On facts quite analogous to those here presented, the Third Circuit held that the government had sufficiently established the necessary link of a possible violation of the Communications Act, on the theory which the government here proffers. Marcus v. United States, 310 F.2d 143 (3 Cir. 1962), cert. denied, 372 U.S. 944, 83 S.Ct. 933, 9 L.Ed.2d 969 (1963). See also United States v. Testa, 326 F.2d 730 (3 Cir.), cert. denied, 376 U.S. 931, 84 S.Ct. 701, 11 L.Ed.2d 652 (1964). Moreover, the government refers us to indictments which have been returned in other districts charging violations of the Communications Act under similar circumstances. Finally, we must recognize that the scope of the grand jury's investigation is not limited to the specific questions put to Harris. Indeed, further questioning might conceivably reveal the use of telephone facilities on a large scale in the promotion of unlawful enterprises, and corruption in connection therewith, which would certainly constitute a violation of the Communications Act, at least to the extent of any participation by telephone company representatives.
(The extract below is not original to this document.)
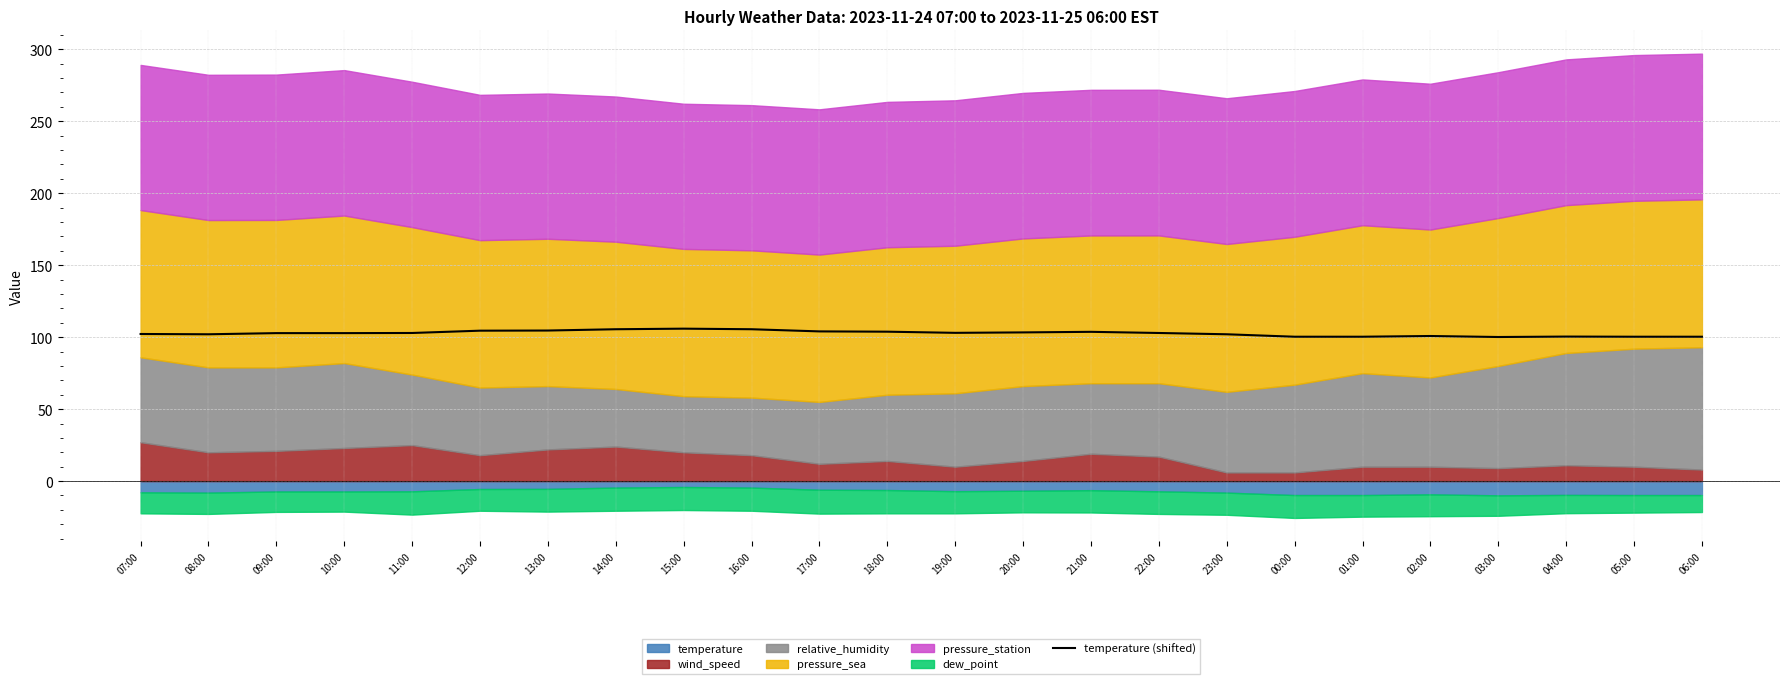

Which has a higher value, 16:00 or 14:00?

16:00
On balance, we hold, as did the Third Circuit, that the government has established that the grand jury investigation here is a proceeding "based upon or growing out of [an] alleged violation of [the Federal Communications Act]."
We also find no merit in Harris' claim of procedural irregularities in the adjudication of his contempt and in his sentencing. Contrary to his charges, the record establishes that the contempt proceeding was conducted in open court. Moreover, Judge McLean did not err in treating Harris' refusal to answer the questions after court direction to do so as a summary contempt under Rule 42(a) of the Federal Rules of Criminal Procedure. Brown v. United States, 359 U.S. 41, 79 S.Ct. 539, 3 L.Ed.2d 609 (1959); Levine v. United States, 362 U.S. 610, 80 S.Ct. 1038, 4 L.Ed.2d 989 (1960). Accordingly, we affirm the judgment of conviction of the district court.
We note that some members of the United States Supreme Court indicated their view, in a footnote to United States v. Barnett, 376 U.S. 681, 695 n. 12, 84 S.Ct. 984, 12 L.Ed.2d 23 (1964), that punishment of a criminal contempt by summary trial without a jury would be constitutionally limited to that penalty provided for petty offenses. Inasmuch as the Court explicitly regarded this statement as dictum, and inasmuch as Harris' contempt was committed in the presence of the court and the contempt proceeding was undertaken prior to compliance with the court's order, in both of which respects this case differs from Barnett, we uphold the power of the district judge to impose a sentence of one year's imprisonment, although such a sentence is in excess of that provided for petty offenses. 18 U.S.C. § 1. See Levine v. United States, 362 U.S. 610, 80 S.Ct. 1038 (1960); Brown v. United States, 359 U.S. 41, 79 S.Ct. 539 (1959).
The judgment of the district court is affirmed.